Climate change has been the topic of 134 proposals in the past decade, or 29% of the total, making it the largest category. The next-largest group, 127 proposals or 27%, relate to disclosure of political spending and lobbying activities, according to the Newsday database.
Businesses that don’t honor agreements with the state pension fund to address an issue or ignore the proposals backed by many shareholders can face a challenge to management's candidates for board seats.
In 2021, ExxonMobil shareholders elected three dissidents to the then 12-member board, defeating three company-backed candidates.
The dissidents were nominated by the hedge fund Engine No. 1 in San Francisco after 62.3% of shareholders adopted a DiNapoli/Church of England proposal in 2017. It called on ExxonMobil to disclose the impact on its business of global measures to combat climate change.
“After that shareholder vote and ExxonMobil’s response, investors around the world recognized that this company wasn’t well-governed,” Spalding said. “They said, ‘If you won’t do what we are really clearly asking for, then the directors need to be changed.’ And that’s what happened, and it was the Common Retirement Fund’s proposal that paved the way,” she said.
Of the nearly 270 companies targeted by the fund in the past decade, Dollar General Corp. has been the most receptive, agreeing to address four issues in the first year that each proposal was filed. The issues were the working conditions at Dollar General suppliers, energy efficiency, environmental sustainability reporting and racial equity, the Newsday database shows.
Facebook and its parent, Meta Platforms, have defeated eight proposals on sustainability reporting, disclosure of steps to combat hate speech and fake news, and one-share/one-vote elections.
Most proposals never come to a vote because companies prefer to settle with the pension fund rather than be defeated in a shareholder vote.
“The proposals are nonbinding, but they have to listen to the shareholders or the next thing that’s going to happen is shareholders will come after the directors,” said Liz Gordon, executive director of corporate governance for the state pension fund. “We’ve really seen a lot of movement from companies either as a result of merely filing a proposal and negotiating an agreement or going to a vote that makes them sit up.”

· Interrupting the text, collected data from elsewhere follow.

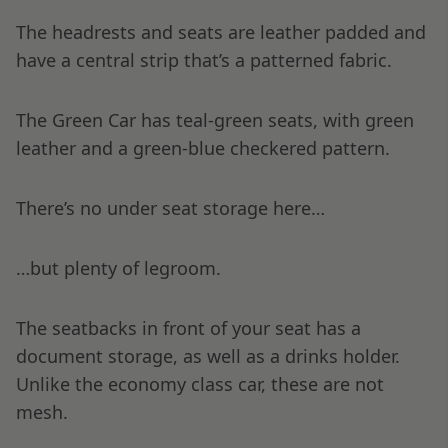
The headrests and seats are leather padded and
have a central strip that’s a patterned fabric.
The Green Car has teal-green seats, with green
leather and a green-blue checkered pattern.
There’s no under seat storage here…
…but plenty of legroom.
The seatbacks in front of your seat has a
document storage, as well as a drinks holder.
Unlike the economy class car, these are not
mesh.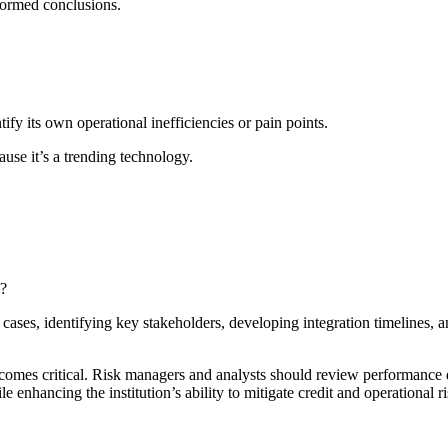
formed conclusions.
ntify its own operational inefficiencies or pain points.
use it’s a trending technology.
n?
e cases, identifying key stakeholders, developing integration timelines, 
ecomes critical. Risk managers and analysts should review performance
 enhancing the institution’s ability to mitigate credit and operational ri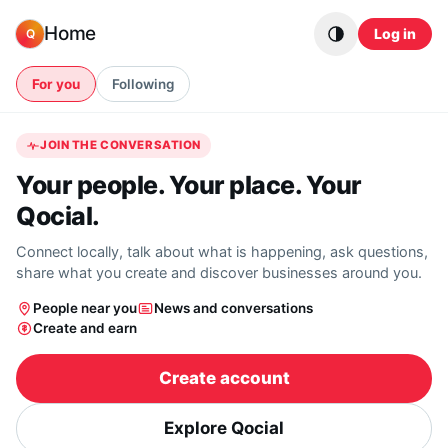
Skip to content
Home
Log in
Q
For you
Following
JOIN THE CONVERSATION
Your people. Your place. Your
Qocial.
Connect locally, talk about what is happening, ask questions,
share what you create and discover businesses around you.
People near you
News and conversations
Create and earn
Create account
Explore Qocial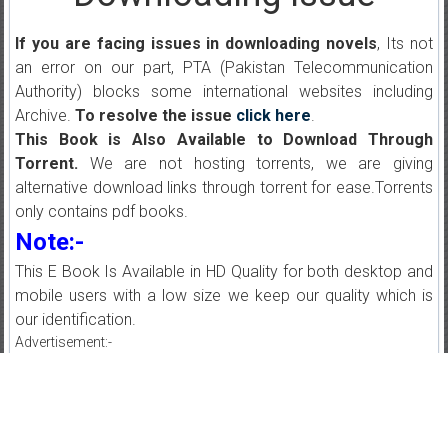
If you are facing issues in downloading novels
, Its not
an error on our part, PTA (Pakistan Telecommunication
Authority) blocks some international websites including
Archive.
To resolve the issue
click here
.
This Book is Also Available to Download Through
Torrent.
We are not hosting torrents, we are giving
alternative download links through torrent for ease.Torrents
only contains pdf books.
Note:-
This E Book Is Available in HD Quality for both desktop and
mobile users with a low size we keep our quality which is
our identification.
Advertisement:-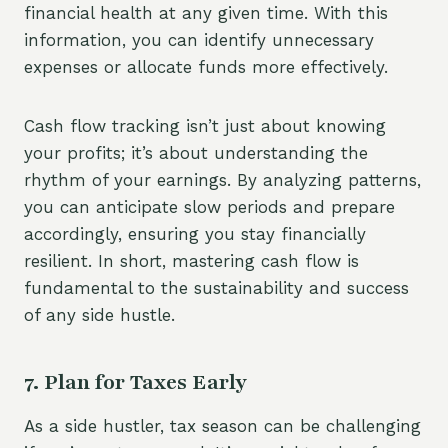
financial health at any given time. With this
information, you can identify unnecessary
expenses or allocate funds more effectively.
Cash flow tracking isn’t just about knowing
your profits; it’s about understanding the
rhythm of your earnings. By analyzing patterns,
you can anticipate slow periods and prepare
accordingly, ensuring you stay financially
resilient. In short, mastering cash flow is
fundamental to the sustainability and success
of any side hustle.
7. Plan for Taxes Early
As a side hustler, tax season can be challenging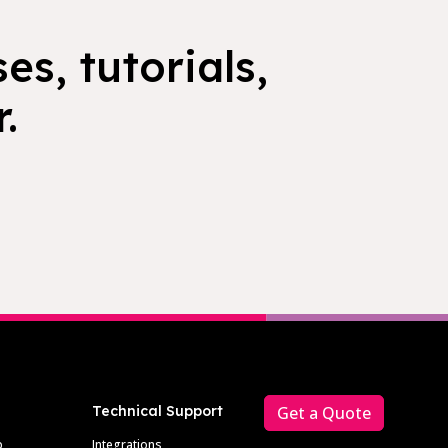
es, tutorials,
.
Technical Support
Get a Quote
p
Integrations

She leads a team of nine people that each year puts forward proposal topics at specific companies for DiNapoli's consideration. Once he’s provided guidance, they research the topics and companies to file proposals. Team members then negotiate with the companies' management. If no agreement is reached, the proposal comes to a shareholder vote, she said.
DiNapoli said he doesn't attend annual shareholders' meetings or routinely telephone CEOs to pressure them on the proposals.
There’s nothing wrong with being an active shareholder, but it’s tedious and takes a lot of effort — and you may not get the outcome that you want.
—Jean-Pierre Aubry, associate director of state and local research at Boston College’s Center for Retirement Research
Credit: Center for Retirement Research at Boston College
Shareholder activism requires a long-term commitment from pension trustees like DiNapoli, according to experts.
“There’s nothing wrong with being an active shareholder,” said Jean-Pierre Aubry, associate director of state and local research at Boston College’s Center for Retirement Research. “But it’s tedious and takes a lot of effort — and you may not get the outcome that you want.”